● **Exercise text**:
■ ■ ■ ■
I have a suspicion, which I have never verified, that the things that make emacs great are basically the things that made Lisp Machines great back when those were a thing - that emacs is best viewed as a Lisp Machine embedded in a modern operating system.
I never used a real Lisp Machine, but I'd love if someone who did can confirm this.
EXWM or StumpWM+Emacs, since the window managing bits are pretty small compared to other tasks (manipulating text of various sorts) that one would use Emacs for.
Lisp machines were indeed a whole other level. Everything integrated with everything. We're getting closer though with emacs in stumpwm and eaf. There's plenty of room for scope in extending stumpwm.
GNU Emacs is just an example of extensible Lisp software running on top of an operating system. Lisp software, which sometimes provide integrated IDE features. Other examples: Autocad and some other CAD systems, OpusModus ( https://opusmodus.com ), ... There are also other Emacs variants with a similar idea. The original Emacs variants which introduced the idea of a Lisp written extensible Editor were EINE/ZWEI on the Lisp Machine (written in Lisp Machine Lisp) and Multics Emacs (written in Maclisp for the Multics OS). There were and are a multitude of Lisp systems with integrated editor / IDE written in itself - the most elaborate examples are the commercial Lisp IDEs coming with Allegro CL and LispWorks.
GNU Emacs provides an application programming environment based on an editor-like paradigm (windows, text buffers, programmable modes, ...) and integration of external tools. This toolkit has then been used to implement its own IDE.
Most people haven't seen extensible Lisp-based software. For another example look at Smalltalk-based software, which also comes with its integrated development environment - which is largely written in Smalltalk itself.
Actual "Lisp Machines" differ from GNU Emacs in many ways: They were actually real computers: real hardware - sometimes even specialized hardware like the 36bit / 40bit tagged memory of Symbolics Lisp Machines - the machine used specialized memory cards for that. These systems had a Lisp Operating System covering all layers of the operating system and its applications. They provided an editor (often a variant of Emacs) as one application, but the user interface was mostly not based on text buffers in windows with modes. Historically most Lisp Machine software was written in rich Lisp dialects, often making heavy use of OOP.
■ ■ ■ ■
Dataset entries

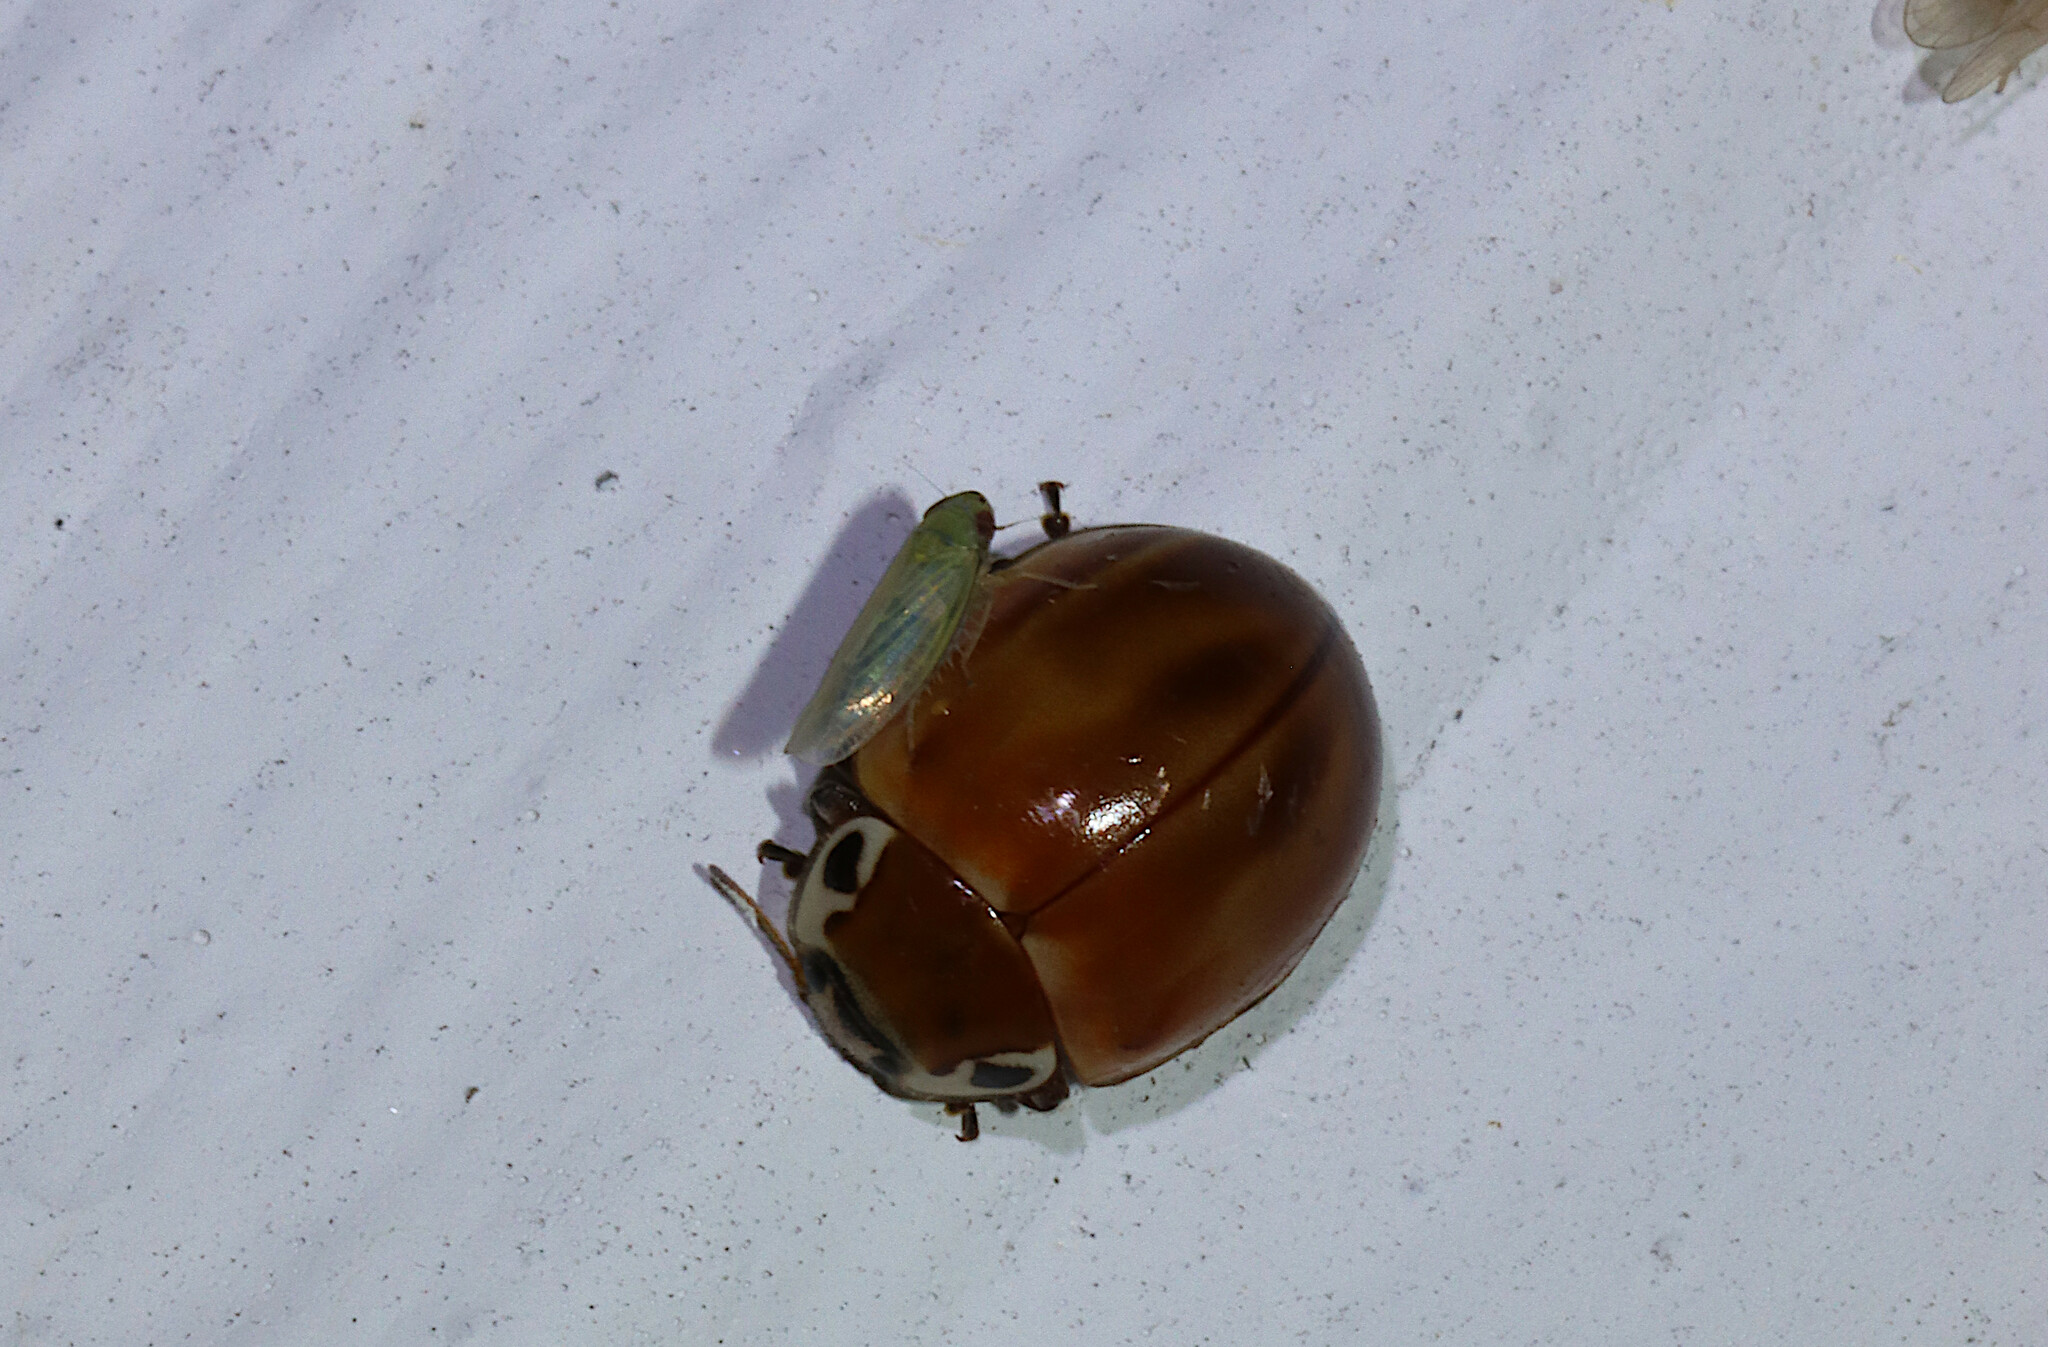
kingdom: Animalia
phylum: Arthropoda
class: Insecta
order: Coleoptera
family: Coccinellidae
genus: Myzia
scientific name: Myzia pullata
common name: Streaked lady beetle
■ ■ ■ ■
● **Aim of the task**:
In the discussion of Emacs and Lisp Machines, which commercial Lisp systems come with the most elaborate IDEs? The listing has no connection to the discussion of Emacs and Lisp Machines.

● **Result of the exercise**:
Allegro CL and LispWorks.